Besides the ExportId the API requires, you can input a specific File Name and a DateFrom + DateTo, which will be used to name the export file, which is written by default in the same folder the macros are saved:
If needed, you can of course edit this approach to file naming to fit your needs, by opening the macro and find the code in the Create Processing Request formula. Note also that the macro is using the UpdatedAt time filter rather than the CreatedAt, as this seems much more relevant to match a specific time frame of activities, but you can also edit that pretty easily, should you need to.

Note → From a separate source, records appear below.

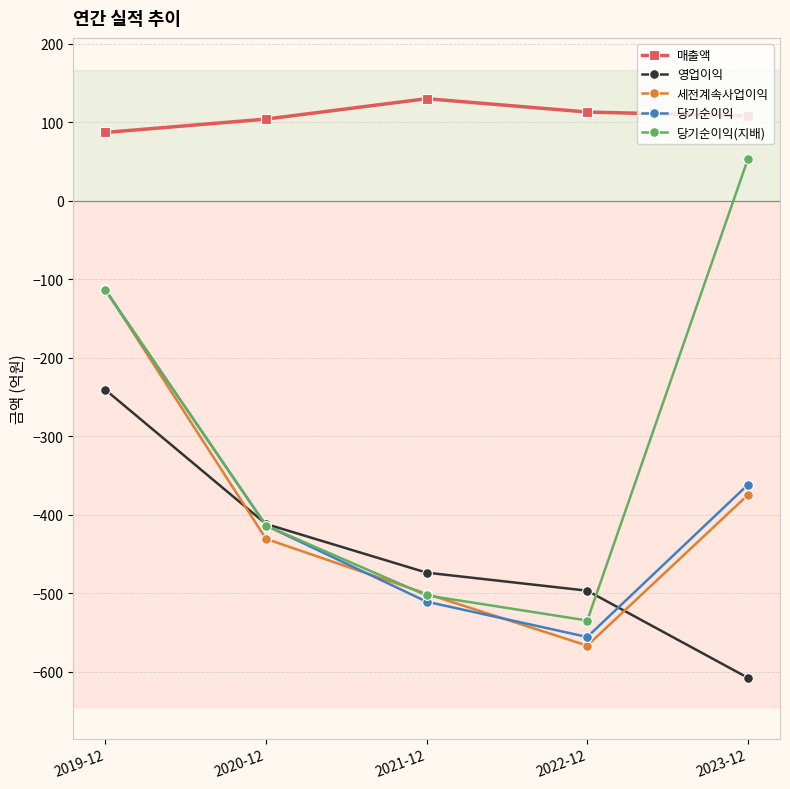

Which series has the largest total across all categories?

매출액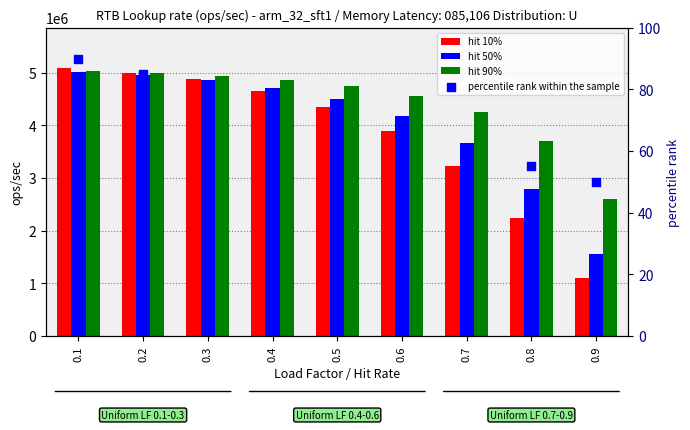

At how many categories does at least one series exceed 1428297?

9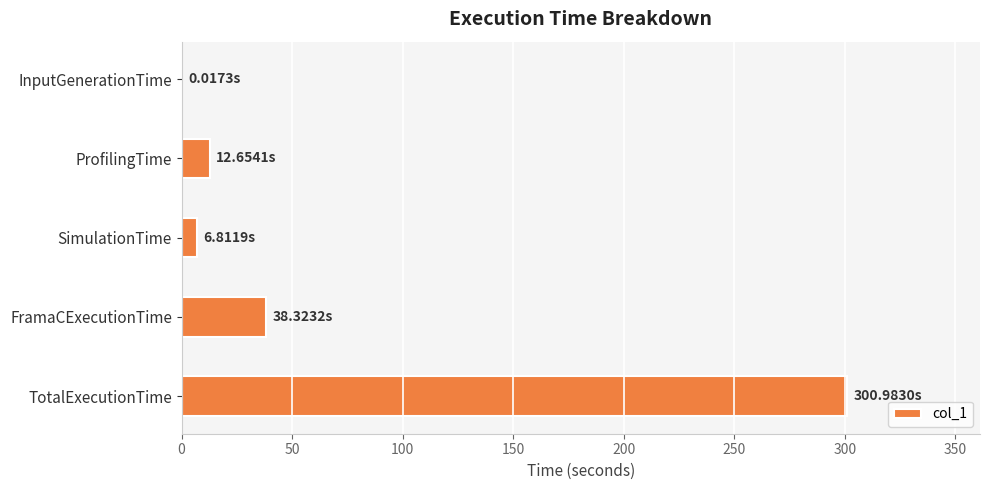

Which label corresponds to the largest value in the chart?

TotalExecutionTime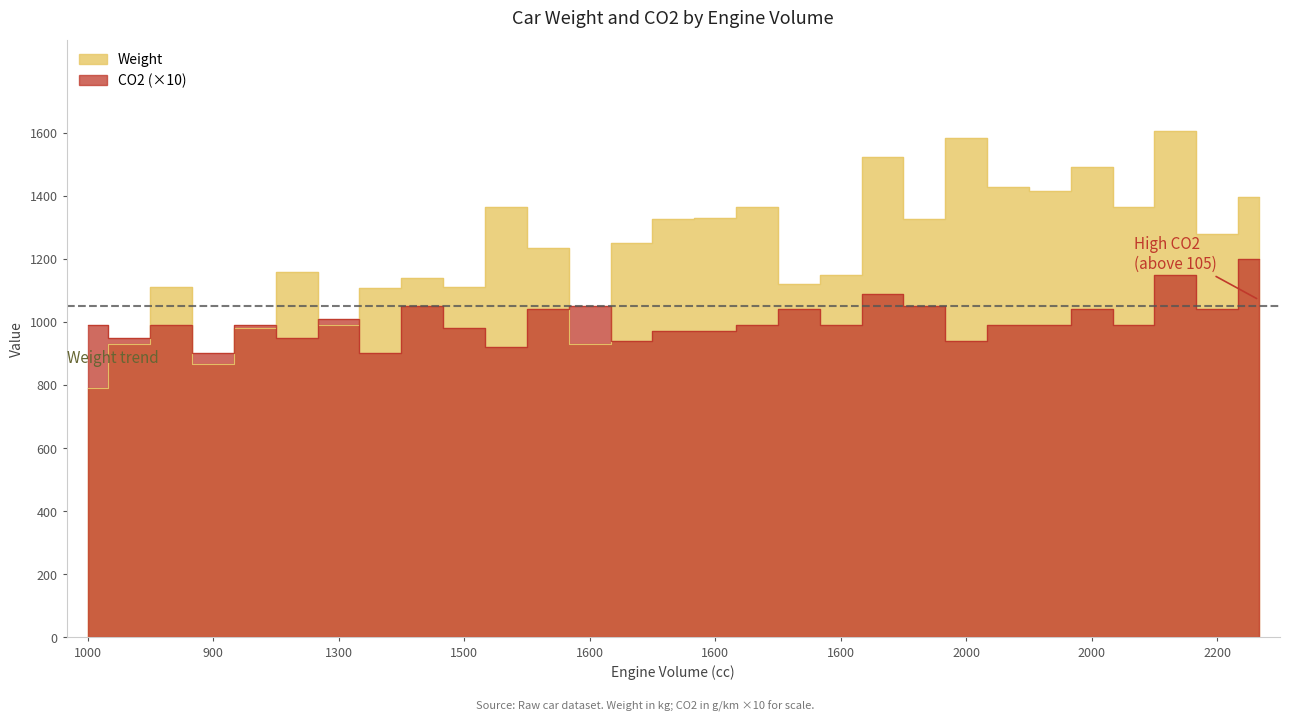

Rank the series at 1000 from lowest to highest value.

Weight, CO2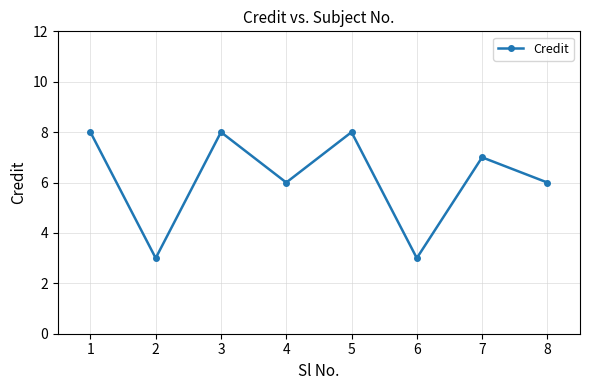

Read the value at 1.

8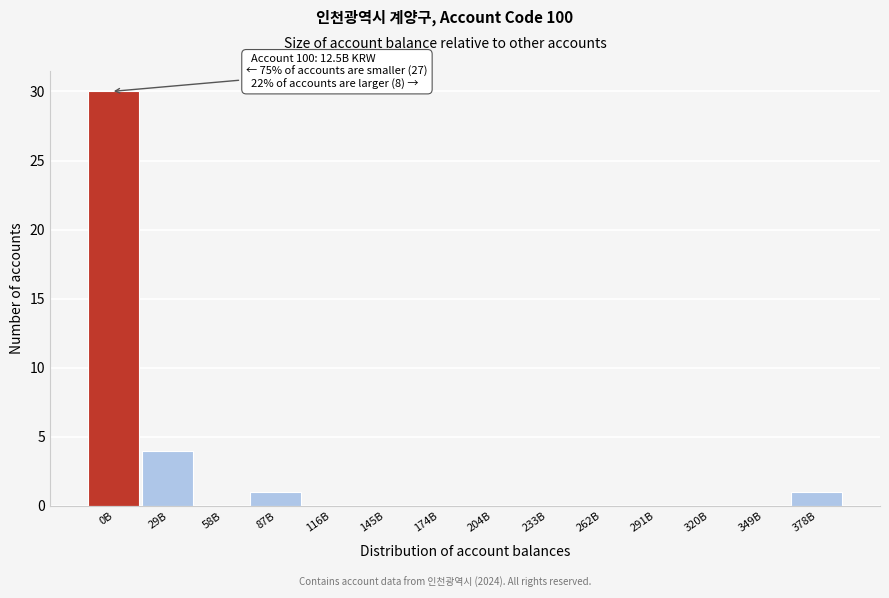

Reading right to left, list all the values displayed in this chart.

378B=1	349B=0	320B=0	291B=0	262B=0	233B=0	204B=0	174B=0	145B=0	116B=0	87B=1	58B=0	29B=4	0B=30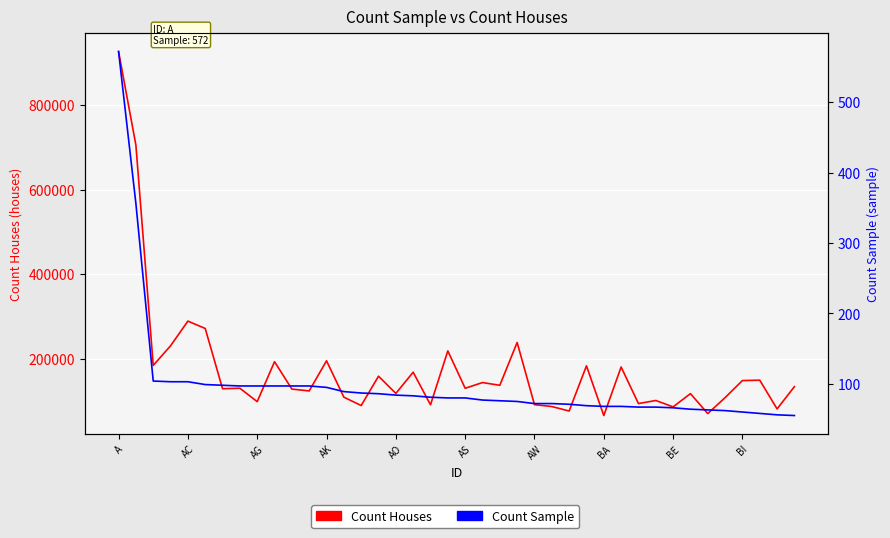

What is the lowest value of the Count Sample series?

55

Upon running those macros, once the jobs attained the Completed Status, you will get swiftly a CSV file on your hard drive. Each of those files will comprise a id column, which represents the Lead id and that you will use to Join the files. If you need to use over 30 days of data, several files over different date selections will be really easy to Union, if you keep the other settings consistent. Notes that the last column of the CSV flat file, called attributes, is formatted in JSON, since the number of attributes vary with each Activity Type. Whenever you need to use the data contained in those flat files, just insert a JSON Parse tool, a very easy task.
Last but not least, all those macros are built to request an authorization token each time they run, so you never have to worry about those pesky 3600 seconds time outs, as experienced in the current versions of the connectors which all leverage the standard Marketo REST API…